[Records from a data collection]
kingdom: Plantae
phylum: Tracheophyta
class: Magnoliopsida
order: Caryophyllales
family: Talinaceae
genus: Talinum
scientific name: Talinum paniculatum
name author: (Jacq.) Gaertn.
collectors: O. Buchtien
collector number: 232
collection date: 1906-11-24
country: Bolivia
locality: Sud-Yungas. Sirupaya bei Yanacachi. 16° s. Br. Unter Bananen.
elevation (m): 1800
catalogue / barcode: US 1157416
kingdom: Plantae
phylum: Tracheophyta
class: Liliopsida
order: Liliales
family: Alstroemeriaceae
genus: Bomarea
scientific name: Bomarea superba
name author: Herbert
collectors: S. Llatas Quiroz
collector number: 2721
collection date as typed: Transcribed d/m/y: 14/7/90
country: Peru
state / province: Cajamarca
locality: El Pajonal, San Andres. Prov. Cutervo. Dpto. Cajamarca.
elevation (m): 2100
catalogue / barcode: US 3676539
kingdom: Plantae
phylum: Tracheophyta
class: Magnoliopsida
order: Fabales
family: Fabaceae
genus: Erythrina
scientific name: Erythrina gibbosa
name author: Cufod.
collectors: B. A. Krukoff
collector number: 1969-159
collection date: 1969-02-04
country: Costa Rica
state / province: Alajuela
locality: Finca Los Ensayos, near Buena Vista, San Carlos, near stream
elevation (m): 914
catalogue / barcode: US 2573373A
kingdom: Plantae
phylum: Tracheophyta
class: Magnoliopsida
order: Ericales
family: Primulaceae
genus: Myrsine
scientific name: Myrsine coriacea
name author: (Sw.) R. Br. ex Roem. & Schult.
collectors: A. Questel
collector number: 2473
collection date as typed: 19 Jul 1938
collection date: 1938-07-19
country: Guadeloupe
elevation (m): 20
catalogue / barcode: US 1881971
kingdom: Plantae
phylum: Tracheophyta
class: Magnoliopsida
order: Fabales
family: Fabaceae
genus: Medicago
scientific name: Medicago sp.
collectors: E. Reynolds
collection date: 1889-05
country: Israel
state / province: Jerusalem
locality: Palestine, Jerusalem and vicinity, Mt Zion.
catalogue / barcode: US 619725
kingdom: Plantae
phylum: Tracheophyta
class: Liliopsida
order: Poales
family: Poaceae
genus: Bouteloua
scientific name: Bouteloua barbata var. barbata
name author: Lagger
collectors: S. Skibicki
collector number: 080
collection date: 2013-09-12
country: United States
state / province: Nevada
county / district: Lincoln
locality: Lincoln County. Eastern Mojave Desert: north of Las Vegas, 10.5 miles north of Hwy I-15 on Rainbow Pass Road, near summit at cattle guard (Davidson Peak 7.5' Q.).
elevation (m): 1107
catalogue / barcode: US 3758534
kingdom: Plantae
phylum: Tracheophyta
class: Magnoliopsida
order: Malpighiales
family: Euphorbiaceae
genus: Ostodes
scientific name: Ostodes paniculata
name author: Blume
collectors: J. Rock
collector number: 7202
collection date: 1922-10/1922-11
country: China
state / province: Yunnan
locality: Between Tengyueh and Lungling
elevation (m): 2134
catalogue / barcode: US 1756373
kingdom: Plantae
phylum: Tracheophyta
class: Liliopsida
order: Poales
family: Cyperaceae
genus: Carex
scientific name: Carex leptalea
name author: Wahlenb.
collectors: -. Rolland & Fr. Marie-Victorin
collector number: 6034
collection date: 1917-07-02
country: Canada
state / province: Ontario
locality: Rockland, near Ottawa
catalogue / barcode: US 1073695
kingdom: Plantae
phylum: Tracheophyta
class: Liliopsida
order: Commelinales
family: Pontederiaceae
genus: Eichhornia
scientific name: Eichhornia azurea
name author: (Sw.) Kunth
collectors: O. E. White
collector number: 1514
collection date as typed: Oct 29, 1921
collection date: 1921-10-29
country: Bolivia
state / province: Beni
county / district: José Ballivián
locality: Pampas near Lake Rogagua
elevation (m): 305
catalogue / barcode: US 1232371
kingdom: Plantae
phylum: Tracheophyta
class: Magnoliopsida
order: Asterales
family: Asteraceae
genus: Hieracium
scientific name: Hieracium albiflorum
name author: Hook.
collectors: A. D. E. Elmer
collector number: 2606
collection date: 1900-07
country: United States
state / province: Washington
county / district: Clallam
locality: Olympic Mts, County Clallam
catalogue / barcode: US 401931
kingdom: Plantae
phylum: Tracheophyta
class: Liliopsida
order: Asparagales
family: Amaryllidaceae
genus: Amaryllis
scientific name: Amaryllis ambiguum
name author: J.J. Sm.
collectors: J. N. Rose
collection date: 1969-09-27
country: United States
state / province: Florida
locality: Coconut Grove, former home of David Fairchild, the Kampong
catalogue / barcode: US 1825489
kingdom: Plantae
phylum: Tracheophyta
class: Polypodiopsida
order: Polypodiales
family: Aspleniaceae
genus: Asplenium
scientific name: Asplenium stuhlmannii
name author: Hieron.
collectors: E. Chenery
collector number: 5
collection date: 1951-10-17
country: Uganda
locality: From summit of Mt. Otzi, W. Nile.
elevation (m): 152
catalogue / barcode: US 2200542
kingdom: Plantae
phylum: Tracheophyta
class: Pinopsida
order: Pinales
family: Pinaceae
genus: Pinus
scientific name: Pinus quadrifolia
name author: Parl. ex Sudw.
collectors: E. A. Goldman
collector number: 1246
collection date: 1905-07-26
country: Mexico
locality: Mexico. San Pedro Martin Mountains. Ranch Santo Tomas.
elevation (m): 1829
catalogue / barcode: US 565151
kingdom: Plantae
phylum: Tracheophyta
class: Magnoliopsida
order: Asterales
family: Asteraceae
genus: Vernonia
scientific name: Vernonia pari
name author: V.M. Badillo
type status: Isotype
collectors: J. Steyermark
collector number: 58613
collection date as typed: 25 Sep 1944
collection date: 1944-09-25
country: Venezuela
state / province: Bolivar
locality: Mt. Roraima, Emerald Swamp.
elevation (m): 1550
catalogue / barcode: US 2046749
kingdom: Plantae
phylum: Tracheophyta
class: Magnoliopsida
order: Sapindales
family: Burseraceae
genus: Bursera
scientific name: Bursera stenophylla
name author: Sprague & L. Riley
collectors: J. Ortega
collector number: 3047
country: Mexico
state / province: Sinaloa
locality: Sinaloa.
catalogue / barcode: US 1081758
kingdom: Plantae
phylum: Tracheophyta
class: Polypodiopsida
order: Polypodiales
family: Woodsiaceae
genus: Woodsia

**Aim:** Convert the lines above into a numbered list, leaving out any blank lines.

**Answer in full:**
1. kingdom: Plantae
2. phylum: Tracheophyta
3. class: Magnoliopsida
4. order: Caryophyllales
5. family: Talinaceae
6. genus: Talinum
7. scientific name: Talinum paniculatum
8. name author: (Jacq.) Gaertn.
9. collectors: O. Buchtien
10. collector number: 232
11. collection date: 1906-11-24
12. country: Bolivia
13. locality: Sud-Yungas. Sirupaya bei Yanacachi. 16° s. Br. Unter Bananen.
14. elevation (m): 1800
15. catalogue / barcode: US 1157416
16. kingdom: Plantae
17. phylum: Tracheophyta
18. class: Liliopsida
19. order: Liliales
20. family: Alstroemeriaceae
21. genus: Bomarea
22. scientific name: Bomarea superba
23. name author: Herbert
24. collectors: S. Llatas Quiroz
25. collector number: 2721
26. collection date as typed: Transcribed d/m/y: 14/7/90
27. country: Peru
28. state / province: Cajamarca
29. locality: El Pajonal, San Andres. Prov. Cutervo. Dpto. Cajamarca.
30. elevation (m): 2100
31. catalogue / barcode: US 3676539
32. kingdom: Plantae
33. phylum: Tracheophyta
34. class: Magnoliopsida
35. order: Fabales
36. family: Fabaceae
37. genus: Erythrina
38. scientific name: Erythrina gibbosa
39. name author: Cufod.
40. collectors: B. A. Krukoff
41. collector number: 1969-159
42. collection date: 1969-02-04
43. country: Costa Rica
44. state / province: Alajuela
45. locality: Finca Los Ensayos, near Buena Vista, San Carlos, near stream
46. elevation (m): 914
47. catalogue / barcode: US 2573373A
48. kingdom: Plantae
49. phylum: Tracheophyta
50. class: Magnoliopsida
51. order: Ericales
52. family: Primulaceae
53. genus: Myrsine
54. scientific name: Myrsine coriacea
55. name author: (Sw.) R. Br. ex Roem. & Schult.
56. collectors: A. Questel
57. collector number: 2473
58. collection date as typed: 19 Jul 1938
59. collection date: 1938-07-19
60. country: Guadeloupe
61. elevation (m): 20
62. catalogue / barcode: US 1881971
63. kingdom: Plantae
64. phylum: Tracheophyta
65. class: Magnoliopsida
66. order: Fabales
67. family: Fabaceae
68. genus: Medicago
69. scientific name: Medicago sp.
70. collectors: E. Reynolds
71. collection date: 1889-05
72. country: Israel
73. state / province: Jerusalem
74. locality: Palestine, Jerusalem and vicinity, Mt Zion.
75. catalogue / barcode: US 619725
76. kingdom: Plantae
77. phylum: Tracheophyta
78. class: Liliopsida
79. order: Poales
80. family: Poaceae
81. genus: Bouteloua
82. scientific name: Bouteloua barbata var. barbata
83. name author: Lagger
84. collectors: S. Skibicki
85. collector number: 080
86. collection date: 2013-09-12
87. country: United States
88. state / province: Nevada
89. county / district: Lincoln
90. locality: Lincoln County. Eastern Mojave Desert: north of Las Vegas, 10.5 miles north of Hwy I-15 on Rainbow Pass Road, near summit at cattle guard (Davidson Peak 7.5' Q.).
91. elevation (m): 1107
92. catalogue / barcode: US 3758534
93. kingdom: Plantae
94. phylum: Tracheophyta
95. class: Magnoliopsida
96. order: Malpighiales
97. family: Euphorbiaceae
98. genus: Ostodes
99. scientific name: Ostodes paniculata
100. name author: Blume
101. collectors: J. Rock
102. collector number: 7202
103. collection date: 1922-10/1922-11
104. country: China
105. state / province: Yunnan
106. locality: Between Tengyueh and Lungling
107. elevation (m): 2134
108. catalogue / barcode: US 1756373
109. kingdom: Plantae
110. phylum: Tracheophyta
111. class: Liliopsida
112. order: Poales
113. family: Cyperaceae
114. genus: Carex
115. scientific name: Carex leptalea
116. name author: Wahlenb.
117. collectors: -. Rolland & Fr. Marie-Victorin
118. collector number: 6034
119. collection date: 1917-07-02
120. country: Canada
121. state / province: Ontario
122. locality: Rockland, near Ottawa
123. catalogue / barcode: US 1073695
124. kingdom: Plantae
125. phylum: Tracheophyta
126. class: Liliopsida
127. order: Commelinales
128. family: Pontederiaceae
129. genus: Eichhornia
130. scientific name: Eichhornia azurea
131. name author: (Sw.) Kunth
132. collectors: O. E. White
133. collector number: 1514
134. collection date as typed: Oct 29, 1921
135. collection date: 1921-10-29
136. country: Bolivia
137. state / province: Beni
138. county / district: José Ballivián
139. locality: Pampas near Lake Rogagua
140. elevation (m): 305
141. catalogue / barcode: US 1232371
142. kingdom: Plantae
143. phylum: Tracheophyta
144. class: Magnoliopsida
145. order: Asterales
146. family: Asteraceae
147. genus: Hieracium
148. scientific name: Hieracium albiflorum
149. name author: Hook.
150. collectors: A. D. E. Elmer
151. collector number: 2606
152. collection date: 1900-07
153. country: United States
154. state / province: Washington
155. county / district: Clallam
156. locality: Olympic Mts, County Clallam
157. catalogue / barcode: US 401931
158. kingdom: Plantae
159. phylum: Tracheophyta
160. class: Liliopsida
161. order: Asparagales
162. family: Amaryllidaceae
163. genus: Amaryllis
164. scientific name: Amaryllis ambiguum
165. name author: J.J. Sm.
166. collectors: J. N. Rose
167. collection date: 1969-09-27
168. country: United States
169. state / province: Florida
170. locality: Coconut Grove, former home of David Fairchild, the Kampong
171. catalogue / barcode: US 1825489
172. kingdom: Plantae
173. phylum: Tracheophyta
174. class: Polypodiopsida
175. order: Polypodiales
176. family: Aspleniaceae
177. genus: Asplenium
178. scientific name: Asplenium stuhlmannii
179. name author: Hieron.
180. collectors: E. Chenery
181. collector number: 5
182. collection date: 1951-10-17
183. country: Uganda
184. locality: From summit of Mt. Otzi, W. Nile.
185. elevation (m): 152
186. catalogue / barcode: US 2200542
187. kingdom: Plantae
188. phylum: Tracheophyta
189. class: Pinopsida
190. order: Pinales
191. family: Pinaceae
192. genus: Pinus
193. scientific name: Pinus quadrifolia
194. name author: Parl. ex Sudw.
195. collectors: E. A. Goldman
196. collector number: 1246
197. collection date: 1905-07-26
198. country: Mexico
199. locality: Mexico. San Pedro Martin Mountains. Ranch Santo Tomas.
200. elevation (m): 1829
201. catalogue / barcode: US 565151
202. kingdom: Plantae
203. phylum: Tracheophyta
204. class: Magnoliopsida
205. order: Asterales
206. family: Asteraceae
207. genus: Vernonia
208. scientific name: Vernonia pari
209. name author: V.M. Badillo
210. type status: Isotype
211. collectors: J. Steyermark
212. collector number: 58613
213. collection date as typed: 25 Sep 1944
214. collection date: 1944-09-25
215. country: Venezuela
216. state / province: Bolivar
217. locality: Mt. Roraima, Emerald Swamp.
218. elevation (m): 1550
219. catalogue / barcode: US 2046749
220. kingdom: Plantae
221. phylum: Tracheophyta
222. class: Magnoliopsida
223. order: Sapindales
224. family: Burseraceae
225. genus: Bursera
226. scientific name: Bursera stenophylla
227. name author: Sprague & L. Riley
228. collectors: J. Ortega
229. collector number: 3047
230. country: Mexico
231. state / province: Sinaloa
232. locality: Sinaloa.
233. catalogue / barcode: US 1081758
234. kingdom: Plantae
235. phylum: Tracheophyta
236. class: Polypodiopsida
237. order: Polypodiales
238. family: Woodsiaceae
239. genus: Woodsia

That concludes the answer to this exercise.